_Exercise details:_ Reproduce the text of every entry below, swapping "Amazon" for "Thalia" and changing nothing else. Leave the pictures out.

_Records for this task:_
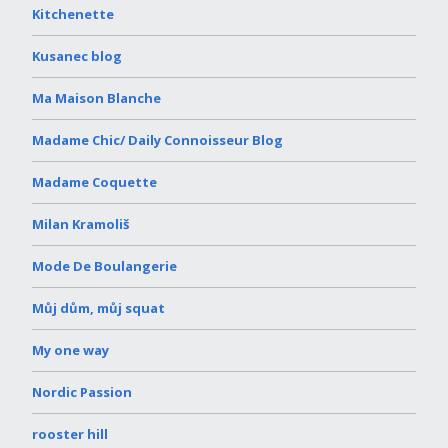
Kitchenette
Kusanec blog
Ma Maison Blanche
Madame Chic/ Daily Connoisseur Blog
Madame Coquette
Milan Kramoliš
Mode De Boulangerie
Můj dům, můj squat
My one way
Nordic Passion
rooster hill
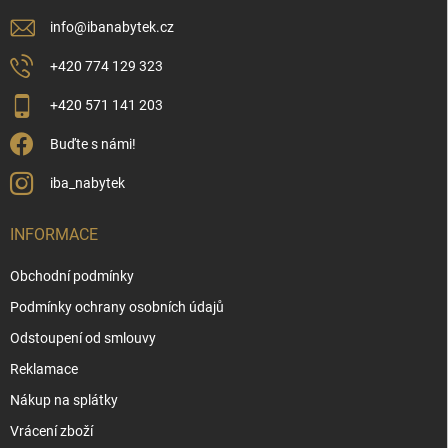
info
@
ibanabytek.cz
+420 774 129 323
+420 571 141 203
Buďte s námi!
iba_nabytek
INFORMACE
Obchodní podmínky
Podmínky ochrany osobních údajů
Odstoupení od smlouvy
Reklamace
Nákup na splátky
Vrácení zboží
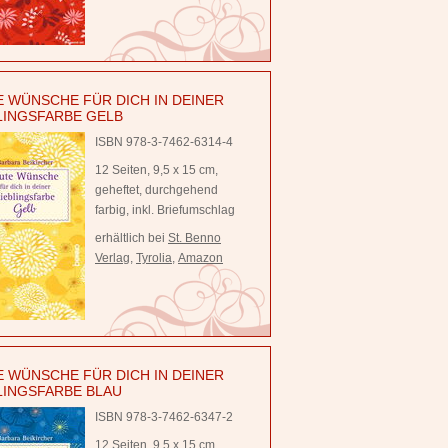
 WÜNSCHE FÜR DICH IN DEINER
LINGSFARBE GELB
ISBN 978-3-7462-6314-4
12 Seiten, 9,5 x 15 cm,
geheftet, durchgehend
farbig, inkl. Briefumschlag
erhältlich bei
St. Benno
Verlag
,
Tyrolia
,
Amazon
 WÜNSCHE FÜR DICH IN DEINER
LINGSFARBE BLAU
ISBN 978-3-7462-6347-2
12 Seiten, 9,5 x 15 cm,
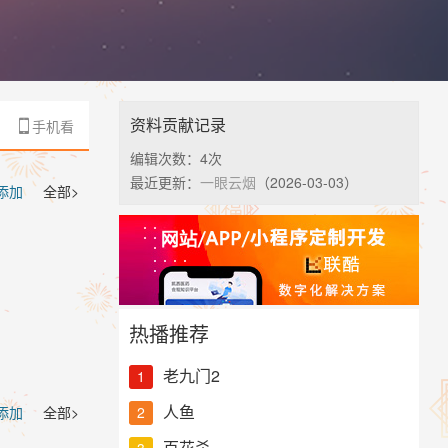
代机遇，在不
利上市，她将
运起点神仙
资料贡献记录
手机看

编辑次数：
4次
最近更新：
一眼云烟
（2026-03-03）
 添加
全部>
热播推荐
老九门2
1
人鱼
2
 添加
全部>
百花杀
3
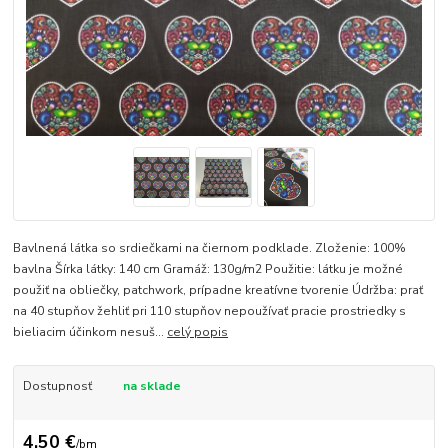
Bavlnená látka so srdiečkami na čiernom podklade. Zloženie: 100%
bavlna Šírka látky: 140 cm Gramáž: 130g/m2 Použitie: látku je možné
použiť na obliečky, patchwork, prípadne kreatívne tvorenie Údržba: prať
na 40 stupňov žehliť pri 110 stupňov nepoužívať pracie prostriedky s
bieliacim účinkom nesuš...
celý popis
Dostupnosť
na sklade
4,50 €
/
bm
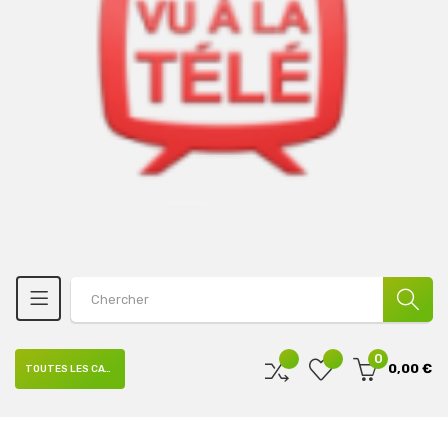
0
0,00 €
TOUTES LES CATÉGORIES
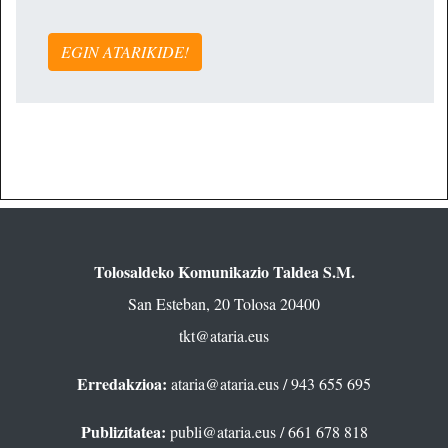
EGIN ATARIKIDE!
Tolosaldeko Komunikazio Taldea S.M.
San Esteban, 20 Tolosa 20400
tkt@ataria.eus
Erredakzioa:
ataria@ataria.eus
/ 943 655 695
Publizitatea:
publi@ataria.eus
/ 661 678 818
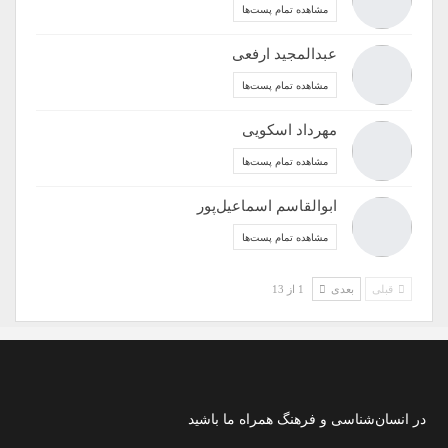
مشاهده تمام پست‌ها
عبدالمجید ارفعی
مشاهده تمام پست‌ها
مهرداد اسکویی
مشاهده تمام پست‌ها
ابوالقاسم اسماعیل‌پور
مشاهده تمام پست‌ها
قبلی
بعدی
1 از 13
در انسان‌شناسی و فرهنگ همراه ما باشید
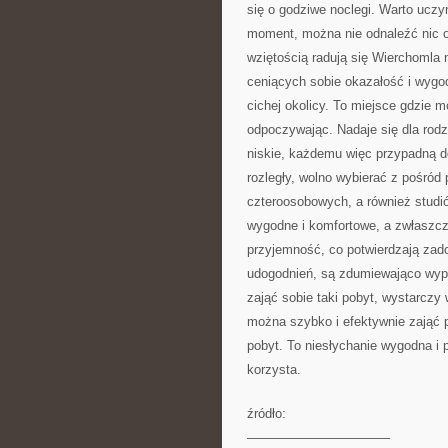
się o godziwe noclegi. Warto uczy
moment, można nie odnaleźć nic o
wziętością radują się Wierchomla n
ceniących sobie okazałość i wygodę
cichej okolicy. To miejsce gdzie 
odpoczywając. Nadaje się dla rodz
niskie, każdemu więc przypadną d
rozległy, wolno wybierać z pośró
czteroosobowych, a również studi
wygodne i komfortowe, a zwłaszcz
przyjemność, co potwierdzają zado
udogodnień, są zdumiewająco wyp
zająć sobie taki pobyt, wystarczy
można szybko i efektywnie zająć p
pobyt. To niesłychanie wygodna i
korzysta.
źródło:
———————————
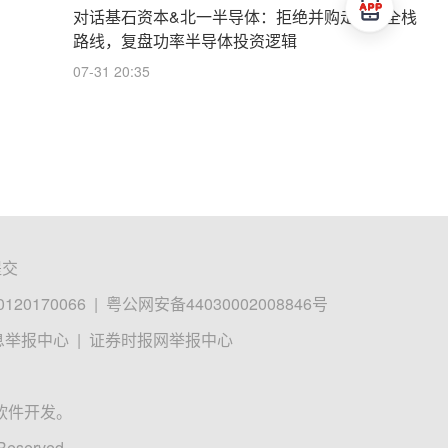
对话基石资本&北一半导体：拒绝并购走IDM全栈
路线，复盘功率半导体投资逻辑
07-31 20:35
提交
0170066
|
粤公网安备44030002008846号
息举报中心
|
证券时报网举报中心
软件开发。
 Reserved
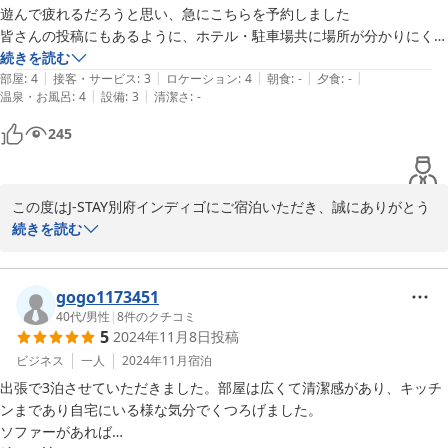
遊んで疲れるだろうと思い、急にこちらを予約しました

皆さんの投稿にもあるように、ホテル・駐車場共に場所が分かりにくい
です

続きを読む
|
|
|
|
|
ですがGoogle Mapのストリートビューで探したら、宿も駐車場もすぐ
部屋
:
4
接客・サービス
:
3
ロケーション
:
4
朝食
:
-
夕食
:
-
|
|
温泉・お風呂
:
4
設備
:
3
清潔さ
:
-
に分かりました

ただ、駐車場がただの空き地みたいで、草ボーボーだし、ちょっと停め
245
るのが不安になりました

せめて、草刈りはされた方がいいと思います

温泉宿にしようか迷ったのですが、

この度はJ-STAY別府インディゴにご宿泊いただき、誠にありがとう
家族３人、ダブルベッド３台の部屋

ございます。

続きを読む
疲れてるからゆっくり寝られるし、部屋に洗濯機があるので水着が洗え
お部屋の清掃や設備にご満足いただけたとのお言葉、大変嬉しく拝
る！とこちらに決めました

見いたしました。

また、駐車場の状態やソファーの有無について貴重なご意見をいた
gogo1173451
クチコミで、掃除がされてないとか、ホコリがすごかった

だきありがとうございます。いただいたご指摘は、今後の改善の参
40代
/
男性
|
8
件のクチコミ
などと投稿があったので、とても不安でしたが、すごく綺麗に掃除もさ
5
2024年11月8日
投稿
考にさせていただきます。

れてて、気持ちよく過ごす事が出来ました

_Result below:_
Kitchenette
Kusanec blog
Ma Maison Blanche
Madame Chic/ Daily Connoisseur Blog
Madame Coquette
Milan Kramoliš
Mode De Boulangerie
Můj dům, můj squat
My one way
Nordic Passion
rooster hill
info
@
ibanabytek.cz
+420 774 129 323
+420 571 141 203
Buďte s námi!
iba_nabytek
INFORMACE
Obchodní podmínky
Podmínky ochrany osobních údajů
Odstoupení od smlouvy
Reklamace
Nákup na splátky
Vrácení zboží
 WÜNSCHE FÜR DICH IN DEINER
LINGSFARBE GELB
ISBN 978-3-7462-6314-4
12 Seiten, 9,5 x 15 cm,
geheftet, durchgehend
farbig, inkl. Briefumschlag
erhältlich bei
St. Benno
Verlag
,
Tyrolia
,
Thalia
 WÜNSCHE FÜR DICH IN DEINER
LINGSFARBE BLAU
ISBN 978-3-7462-6347-2
12 Seiten, 9,5 x 15 cm,
代机遇，在不
利上市，她将
运起点神仙
资料贡献记录
手机看

编辑次数：
4次
最近更新：
一眼云烟
（2026-03-03）
 添加
全部>
热播推荐
老九门2
1
人鱼
2
 添加
全部>
百花杀
3
Bavlnená látka so srdiečkami na čiernom podklade. Zloženie: 100%
bavlna Šírka látky: 140 cm Gramáž: 130g/m2 Použitie: látku je možné
použiť na obliečky, patchwork, prípadne kreatívne tvorenie Údržba: prať
na 40 stupňov žehliť pri 110 stupňov nepoužívať pracie prostriedky s
bieliacim účinkom nesuš...
celý popis
Dostupnosť
na sklade
4,50 €
/
bm
0
0,00 €
TOUTES LES CATÉGORIES
EGIN ATARIKIDE!
Tolosaldeko Komunikazio Taldea S.M.
San Esteban, 20 Tolosa 20400
tkt@ataria.eus
Erredakzioa:
ataria@ataria.eus
/ 943 655 695
Publizitatea:
publi@ataria.eus
/ 661 678 818
مشاهده تمام پست‌ها
عبدالمجید ارفعی
مشاهده تمام پست‌ها
مهرداد اسکویی
مشاهده تمام پست‌ها
ابوالقاسم اسماعیل‌پور
مشاهده تمام پست‌ها
قبلی
بعدی
1 از 13
در انسان‌شناسی و فرهنگ همراه ما باشید
się o godziwe noclegi. Warto uczy
moment, można nie odnaleźć nic o
wziętością radują się Wierchomla n
ceniących sobie okazałość i wygodę
cichej okolicy. To miejsce gdzie 
odpoczywając. Nadaje się dla rodz
niskie, każdemu więc przypadną d
rozległy, wolno wybierać z pośró
czteroosobowych, a również studi
wygodne i komfortowe, a zwłaszcz
przyjemność, co potwierdzają zado
udogodnień, są zdumiewająco wyp
zająć sobie taki pobyt, wystarczy
można szybko i efektywnie zająć p
pobyt. To niesłychanie wygodna i
korzysta.
źródło:
———————————
对话基石资本&北一半导体：拒绝并购走IDM全栈
路线，复盘功率半导体投资逻辑
07-31 20:35
提交
0170066
|
粤公网安备44030002008846号
息举报中心
|
证券时报网举报中心
软件开发。
 Reserved
遊んで疲れるだろうと思い、急にこちらを予約しました

皆さんの投稿にもあるように、ホテル・駐車場共に場所が分かりにくい
です

続きを読む
|
|
|
|
|
ですがGoogle Mapのストリートビューで探したら、宿も駐車場もすぐ
部屋
:
4
接客・サービス
:
3
ロケーション
:
4
朝食
:
-
夕食
:
-
|
|
温泉・お風呂
:
4
設備
:
3
清潔さ
:
-
に分かりました

ただ、駐車場がただの空き地みたいで、草ボーボーだし、ちょっと停め
245
るのが不安になりました

せめて、草刈りはされた方がいいと思います

温泉宿にしようか迷ったのですが、

この度はJ-STAY別府インディゴにご宿泊いただき、誠にありがとう
家族３人、ダブルベッド３台の部屋

ございます。

続きを読む
疲れてるからゆっくり寝られるし、部屋に洗濯機があるので水着が洗え
お部屋の清掃や設備にご満足いただけたとのお言葉、大変嬉しく拝
る！とこちらに決めました

見いたしました。

また、駐車場の状態やソファーの有無について貴重なご意見をいた
gogo1173451
クチコミで、掃除がされてないとか、ホコリがすごかった

だきありがとうございます。いただいたご指摘は、今後の改善の参
40代
/
男性
|
8
件のクチコミ
などと投稿があったので、とても不安でしたが、すごく綺麗に掃除もさ
5
2024年11月8日
投稿
考にさせていただきます。

れてて、気持ちよく過ごす事が出来ました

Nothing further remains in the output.